Does a Review Application Suspend the Decision?

When a person is aggrieved by a decision on any of the recognised grounds of review – whether under PAJA or legality principle – and he wants to suspend the decision from taking effect until the review application has been finally decided one way or another, he usually brings an application in two parts but in the same papers.

“Part A” is usually an application for an interim interdict in which the applicant asks the court to suspend operation of the decision against him or, if implementation of the decision is already underway, to suspend further implementation until “Part B” (the review application) of the application has been decided.

“Part A”, seeking to interdict implementation of the decision, is usually sought on an urgent or semi-urgent basis. In that case the applicant will have to satisfy the court that because implementation of the decision is imminent, or has already commenced, he will not obtain substantial remedy in due course if the court does not stop the process of implementation now. He does that by way of interim interdict, not review. If the interim interdict is granted, then implementation of the decision will be suspended until the Part B review has been decided one way or another.

In order to secure the interim interdict, and so the suspension of the decision, the applicant will have to satisfy all four requirements for an interim interdict. But, even if he does, the court still has a discretion nevertheless to refuse the interdict if it considers it in the interests of justice to do so.

So, the “Part B” review application seeks to set aside the decision on the recognised grounds of review. That is all it does. It does not suspend implementation of the decision. It is the “Part A” interim interdict that does that. Thus, to those people who say it is ludicrous to implement a decision that may be set aside on review, this is your answer.

Two of the important requirements for an interim interdict are (1) that the balance of convenience favours the granting of the interdict than not granting it because of the (2) apprehension of irreparable harm that may be occasioned if the court should refuse to grant it now. These requirements are intended to address precisely the sort of concern that has been raised about the President implementing the remedial action taken by the Office of the Public Protector only for it to be set aside by the High Court by which time the person to whom the remedial action relates has been subjected to what by then is found to be unlawful or irrational or invalid or unconstitutional.

But Mr Gordhan has not asked the court for an interim interdict. That was his choice. He has simply asked the court to review the report and set it aside. So the protection of an interdict described immediately above is not available to him. There are a number of court judgments, including the Constitutional Court, that say a court cannot validly grant orders that the applicant has not asked for.

But what do the courts say about the legal effect of the report or remedial action of the Office of the Public Protector before it has been set aside by a court? This question can be answered with reference to three judgments. There are more but let us confine ourselves to these three.

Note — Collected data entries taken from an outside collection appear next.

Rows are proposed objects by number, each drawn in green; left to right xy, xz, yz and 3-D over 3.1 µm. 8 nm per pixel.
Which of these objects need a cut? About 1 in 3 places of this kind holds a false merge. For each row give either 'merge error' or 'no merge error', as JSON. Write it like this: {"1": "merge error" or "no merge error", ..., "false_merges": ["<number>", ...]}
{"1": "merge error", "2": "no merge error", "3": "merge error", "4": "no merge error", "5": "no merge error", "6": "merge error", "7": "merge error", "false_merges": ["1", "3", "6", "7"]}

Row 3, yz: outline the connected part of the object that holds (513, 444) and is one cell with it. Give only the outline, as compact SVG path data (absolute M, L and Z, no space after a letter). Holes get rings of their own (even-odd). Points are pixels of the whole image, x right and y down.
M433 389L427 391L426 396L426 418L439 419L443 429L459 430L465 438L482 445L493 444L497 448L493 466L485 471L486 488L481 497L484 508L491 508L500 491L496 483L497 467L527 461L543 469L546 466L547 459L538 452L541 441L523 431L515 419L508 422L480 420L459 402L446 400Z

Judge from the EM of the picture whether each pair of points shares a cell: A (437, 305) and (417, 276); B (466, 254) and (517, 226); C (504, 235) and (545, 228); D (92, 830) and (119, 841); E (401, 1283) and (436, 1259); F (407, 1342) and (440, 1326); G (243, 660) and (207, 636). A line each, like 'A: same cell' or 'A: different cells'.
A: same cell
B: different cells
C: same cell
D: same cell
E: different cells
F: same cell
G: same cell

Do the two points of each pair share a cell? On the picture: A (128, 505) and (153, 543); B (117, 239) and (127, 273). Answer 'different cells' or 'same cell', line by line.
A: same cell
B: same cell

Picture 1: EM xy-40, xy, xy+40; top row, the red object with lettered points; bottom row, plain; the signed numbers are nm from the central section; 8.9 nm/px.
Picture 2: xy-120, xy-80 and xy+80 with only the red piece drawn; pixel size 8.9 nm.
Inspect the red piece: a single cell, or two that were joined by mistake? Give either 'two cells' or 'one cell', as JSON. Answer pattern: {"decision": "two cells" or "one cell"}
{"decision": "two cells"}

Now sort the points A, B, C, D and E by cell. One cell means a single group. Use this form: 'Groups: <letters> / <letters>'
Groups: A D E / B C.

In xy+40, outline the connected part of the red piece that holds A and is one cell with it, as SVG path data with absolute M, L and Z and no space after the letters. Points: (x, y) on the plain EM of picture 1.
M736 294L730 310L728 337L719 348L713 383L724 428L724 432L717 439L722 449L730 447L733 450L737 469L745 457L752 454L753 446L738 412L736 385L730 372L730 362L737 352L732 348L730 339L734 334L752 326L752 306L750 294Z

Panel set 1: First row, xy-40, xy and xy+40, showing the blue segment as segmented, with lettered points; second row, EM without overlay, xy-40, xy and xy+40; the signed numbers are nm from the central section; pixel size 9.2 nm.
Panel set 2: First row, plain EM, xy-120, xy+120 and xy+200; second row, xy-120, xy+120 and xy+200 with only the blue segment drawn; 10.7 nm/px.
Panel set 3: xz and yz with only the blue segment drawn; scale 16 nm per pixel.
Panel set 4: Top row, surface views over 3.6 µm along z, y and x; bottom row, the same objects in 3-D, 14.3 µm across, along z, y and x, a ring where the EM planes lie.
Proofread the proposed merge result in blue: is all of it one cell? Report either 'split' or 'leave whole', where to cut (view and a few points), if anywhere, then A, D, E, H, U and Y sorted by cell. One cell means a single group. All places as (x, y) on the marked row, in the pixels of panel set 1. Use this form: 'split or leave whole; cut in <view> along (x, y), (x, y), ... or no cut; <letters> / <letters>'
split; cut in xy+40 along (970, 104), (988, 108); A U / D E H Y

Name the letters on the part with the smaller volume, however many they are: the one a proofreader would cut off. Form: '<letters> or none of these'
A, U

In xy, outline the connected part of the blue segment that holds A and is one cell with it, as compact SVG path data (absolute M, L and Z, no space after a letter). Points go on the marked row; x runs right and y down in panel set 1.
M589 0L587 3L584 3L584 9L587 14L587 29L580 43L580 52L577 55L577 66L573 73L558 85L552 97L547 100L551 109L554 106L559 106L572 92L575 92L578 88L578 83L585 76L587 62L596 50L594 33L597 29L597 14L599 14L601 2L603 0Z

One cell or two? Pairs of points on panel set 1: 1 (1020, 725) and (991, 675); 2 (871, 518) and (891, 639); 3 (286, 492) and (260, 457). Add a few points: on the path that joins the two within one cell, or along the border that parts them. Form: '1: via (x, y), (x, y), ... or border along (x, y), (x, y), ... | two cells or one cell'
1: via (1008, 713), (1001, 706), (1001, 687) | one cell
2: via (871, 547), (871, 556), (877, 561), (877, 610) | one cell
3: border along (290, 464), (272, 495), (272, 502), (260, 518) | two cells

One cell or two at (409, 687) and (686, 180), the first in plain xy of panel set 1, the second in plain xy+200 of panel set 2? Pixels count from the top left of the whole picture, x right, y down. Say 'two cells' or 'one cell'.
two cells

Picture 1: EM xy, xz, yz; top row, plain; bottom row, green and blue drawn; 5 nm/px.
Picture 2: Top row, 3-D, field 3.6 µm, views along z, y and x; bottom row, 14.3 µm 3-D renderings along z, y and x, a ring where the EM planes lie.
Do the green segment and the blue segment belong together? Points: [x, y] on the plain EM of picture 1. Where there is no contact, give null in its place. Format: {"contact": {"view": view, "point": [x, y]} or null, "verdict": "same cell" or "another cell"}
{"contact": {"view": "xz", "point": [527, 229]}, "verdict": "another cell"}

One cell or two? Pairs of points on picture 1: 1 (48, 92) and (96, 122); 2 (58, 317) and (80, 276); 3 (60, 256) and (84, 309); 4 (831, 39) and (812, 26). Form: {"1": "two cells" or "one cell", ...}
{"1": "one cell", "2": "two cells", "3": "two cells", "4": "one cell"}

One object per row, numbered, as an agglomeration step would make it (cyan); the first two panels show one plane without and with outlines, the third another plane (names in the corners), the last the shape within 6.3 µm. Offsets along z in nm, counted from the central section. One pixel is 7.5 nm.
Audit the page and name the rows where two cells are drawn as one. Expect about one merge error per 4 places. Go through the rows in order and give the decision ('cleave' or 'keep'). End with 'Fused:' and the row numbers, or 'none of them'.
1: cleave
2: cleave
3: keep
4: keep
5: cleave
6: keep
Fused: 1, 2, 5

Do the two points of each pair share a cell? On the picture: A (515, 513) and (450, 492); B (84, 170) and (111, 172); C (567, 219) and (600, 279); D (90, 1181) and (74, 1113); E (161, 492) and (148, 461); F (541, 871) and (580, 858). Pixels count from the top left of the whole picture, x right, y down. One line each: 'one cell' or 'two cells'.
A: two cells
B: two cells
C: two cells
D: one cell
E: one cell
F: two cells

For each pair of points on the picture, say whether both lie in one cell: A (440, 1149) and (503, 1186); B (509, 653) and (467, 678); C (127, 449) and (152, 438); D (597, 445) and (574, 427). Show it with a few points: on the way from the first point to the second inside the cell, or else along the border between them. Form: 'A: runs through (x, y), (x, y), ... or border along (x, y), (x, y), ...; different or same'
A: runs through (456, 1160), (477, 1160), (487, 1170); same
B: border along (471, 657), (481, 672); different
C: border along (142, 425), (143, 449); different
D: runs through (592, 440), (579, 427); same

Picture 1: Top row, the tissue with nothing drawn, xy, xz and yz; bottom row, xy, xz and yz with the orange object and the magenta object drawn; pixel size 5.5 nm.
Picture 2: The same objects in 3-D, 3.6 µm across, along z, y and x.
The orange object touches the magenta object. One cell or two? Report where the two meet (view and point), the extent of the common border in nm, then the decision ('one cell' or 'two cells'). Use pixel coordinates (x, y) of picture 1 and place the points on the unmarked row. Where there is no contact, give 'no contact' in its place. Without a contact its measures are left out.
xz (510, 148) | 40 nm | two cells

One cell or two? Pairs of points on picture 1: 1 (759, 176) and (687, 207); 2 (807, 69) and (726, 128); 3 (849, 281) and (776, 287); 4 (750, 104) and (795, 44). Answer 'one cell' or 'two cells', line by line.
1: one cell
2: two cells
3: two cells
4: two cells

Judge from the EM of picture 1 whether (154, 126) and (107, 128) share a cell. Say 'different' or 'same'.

In Oudekraal Estates (Pty) Ltd v City of Cape Town 2004 (6) SA 222 (SCA) the Supreme Court of Appeal said:

“But the question that arises is what consequences follow from the conclusion that the Administrator acted unlawfully.  Is the permission that was granted by the Administrator simply to be disregarded as if it had never existed?  In other words, was the Cape Metropolitan Council entitled to disregard the Administrator’s approval and all its consequences merely because it believed that they were invalid provided that its belief was correct?  In our view it was not.  Until the Administrator’s approval (and thus also the consequences of the approval) is set aside by a court in proceedings for judicial review it exists in fact and it has legal consequences that cannot simply be overlooked. The proper functioning of a modern state would be considerably compromised if all administrative acts could be given effect to or ignored depending upon the view the subject takes of the validity of the act in question.  No doubt it is for this reason that our law has always recognized that even an unlawful administrative act is capable of producing legally valid consequences for so long as the unlawful act is not set aside.”

So, even if the decision of the Office of the Public Protector is unlawful, it is binding and has legal effect until it has been set aside by a court in review proceedings. It cannot be ignored just because the person affected by it takes the view that it is unlawful or unconstitutional or irrational or invalid.

Just over a decade after the Oudekraal judgment, the Supreme Court of Appeal again reinforced the principle, this time in relation to a decision of the Office of the Public Protector.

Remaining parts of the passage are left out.